Le ballet, ce moment superflu et pesant des opéras français, comme d’habitude n’apporte pas grand-chose à l’action. Il est néanmoins présenté habilement devant un public d’égyptiens dans une salle de spectacle, comme un moment de détente qu’un chef d’entreprise offrirait à ses clients.

Fidèle à son parti pris, Tobias Kratzer ne perd pas une occasion pour dénoncer les sujets brûlants de notre époque. Les dix plaies d’Egypte sont représentées par des vidéos de cataclysmes issus du dérèglement climatique – inondations, cyclones, incendies, sécheresse. L’anéantissement de l’armée égyptienne, noyée la mer Rouge qui l’engloutit, est une vidéo impressionnante qui donne à voir avec beaucoup de réalisme des hommes et des femmes qui nous ressemblent se débattant et agonisant dans les flots. Sans doute la disparition annoncée d’une civilisation occidentale moribonde.

Dans le même esprit, les hébreux apparaissent en migrants, peut-être de manière un peu trop appuyée, avec gilets de sauvetage et canots pneumatiques, inutiles devant une mer Rouge qui s’ouvre pour leur laisser le passage dans un effet de projection floutée assez réussi. Des migrants qui envahissent la cour de l’Archevêché pour délivrer, mêlés au public, des chœurs envoûtants du plus bel effet.

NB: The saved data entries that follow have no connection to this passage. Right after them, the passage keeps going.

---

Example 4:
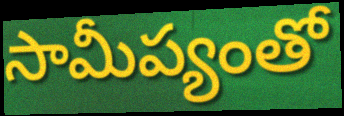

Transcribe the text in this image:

సామీప్యంతో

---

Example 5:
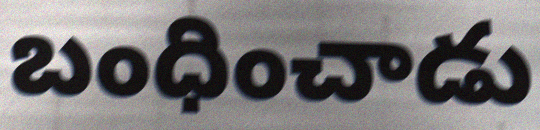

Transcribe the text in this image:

బంధించాడు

Enfin pour « enfoncer le clou », la fin du spectacle donne à voir des touristes insouciants, suçant leurs glaces sous des parasols sur une plage de la mer Rouge. Un bout de bois rejeté par la mer, le bâton de Moïse, jonche le sable. Nos hébreux-migrants sont bien vite oubliés.

Le rôle charismatique de Moïse est tenu par la basse italienne Michele Pertusi avec profondeur et autorité. Il sait apparaître comme un patriarche qui guide son peuple et qui impose sa puissance spirituelle à Pharaon.

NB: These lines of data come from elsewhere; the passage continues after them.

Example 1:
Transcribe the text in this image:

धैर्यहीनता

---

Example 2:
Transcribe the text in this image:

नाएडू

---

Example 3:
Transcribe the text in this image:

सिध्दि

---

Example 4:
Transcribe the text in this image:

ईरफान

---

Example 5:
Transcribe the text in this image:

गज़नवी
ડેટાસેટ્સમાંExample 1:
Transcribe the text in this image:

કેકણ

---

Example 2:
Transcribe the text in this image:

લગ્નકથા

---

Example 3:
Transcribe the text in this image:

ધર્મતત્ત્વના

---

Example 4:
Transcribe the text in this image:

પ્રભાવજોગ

Jeanine De Bique, soprano originaire de Trinité-et-Tobago, incarne la fragile mais déterminée Anaï avec une voix veloutée et de belles vocalises toutes rossiniennes. Sa mauvaise maîtrise du français est souvent gênante, surtout quand nombre de syllabes sont « avalées ». Mieux vaut porter son attention sur la musicalité de sa voix et lire le texte du livret sur le surtitrage.

Le ténor samoen Pene Pati, à peine plus à l’aise que sa partenaire dans le chant français, est un Aménophis amoureux, nuancé, dans un rôle à la fois tendre et passionné qui donne lieu à de beaux duos avec Anaï. Pharaon, son père, est interprété par le baryton-basse roumain Adrian Sâmpetrean. Le timbre est clair et le personnage évidemment un peu effacé devant l’ascendant de Moïse.

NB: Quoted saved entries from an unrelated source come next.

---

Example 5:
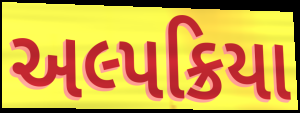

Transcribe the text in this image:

અલ્પક્રિયાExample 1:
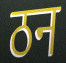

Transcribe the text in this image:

ठन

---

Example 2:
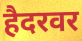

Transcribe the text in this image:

हैदरवर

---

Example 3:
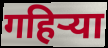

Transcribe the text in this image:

गहिर्‍या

Le meilleur accueil du public est réservé à la mezzo-soprano russe Vasilisa Berzhanskaya dans le rôle de la reine Sinaïde. Le timbre est limpide, la voix nuancée et assurée. Les autres rôles de solistes sont tous du meilleur niveau, tant au niveau des voix que des jeux d’acteurs.

La direction musicale, assurée par Michele Mariotti à la tête de l’Orchestre de l’Opéra de Lyon, restitue toute la richesse et la puissance de la partition de Rossini. Enfin le Chœur de l’Opéra de Lyon occupe une place prépondérante et évoque le peuple des hébreux dans des jeux de scène qui vont bien au-delà de la simple partie vocale.

La mise en scène et le parti pris politique de Tobias Kratzer sont efficaces et bien ancrés dans notre temps. On peut toutefois émettre quelques réserves : les effets sont parfois un peu appuyés et il est difficile de faire dire au livret ce qu’il ne dit pas. Si l’engagement humanitaire du metteur en scène, prégnant durant tout le spectacle, est opportun et louable, l’anéantissement de la civilisation occidentale – telle qu’elle apparaît ici – par une puissance spirituelle et religieuse ne manque pas de poser question.

Une belle découverte musicale revisitée par un metteur en scène engagé qui n’hésite pas à entrer de plain-pied dans les questionnements de notre temps et sur le terrain glissant de la politique.